╭─ Exercise data
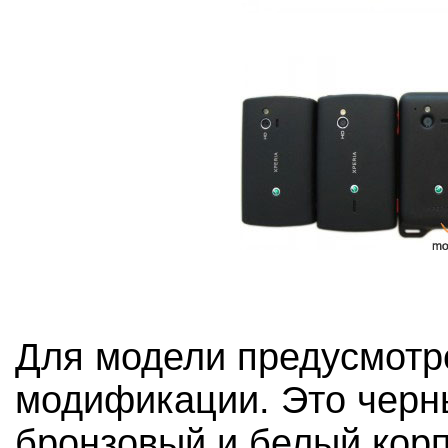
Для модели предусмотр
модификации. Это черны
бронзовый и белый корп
╰─
╭─ Exercise data
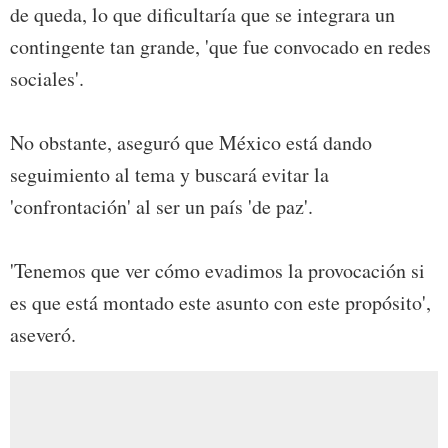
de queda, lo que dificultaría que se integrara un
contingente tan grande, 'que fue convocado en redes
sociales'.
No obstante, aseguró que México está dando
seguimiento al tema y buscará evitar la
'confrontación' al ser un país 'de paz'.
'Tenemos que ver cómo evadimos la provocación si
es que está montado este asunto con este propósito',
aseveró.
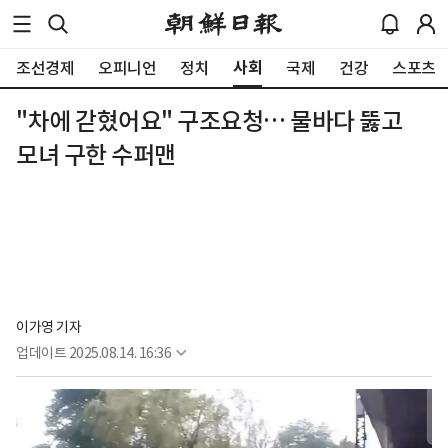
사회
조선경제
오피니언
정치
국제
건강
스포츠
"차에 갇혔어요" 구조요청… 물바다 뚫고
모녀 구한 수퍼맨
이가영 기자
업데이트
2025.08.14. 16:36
╰─
╭─ Exercise data
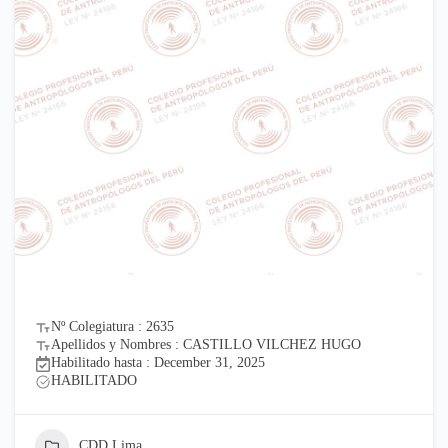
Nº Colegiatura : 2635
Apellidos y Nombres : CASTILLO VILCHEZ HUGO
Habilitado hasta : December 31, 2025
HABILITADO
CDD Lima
╰─
In the items above, could you turn the lines from the one containing "Для модели предусмотр" up to and including the one containing "бронзовый и белый корп" into a numbered list, leaving out any blank lines?

1. Для модели предусмотр
2. модификации. Это черны
3. бронзовый и белый корп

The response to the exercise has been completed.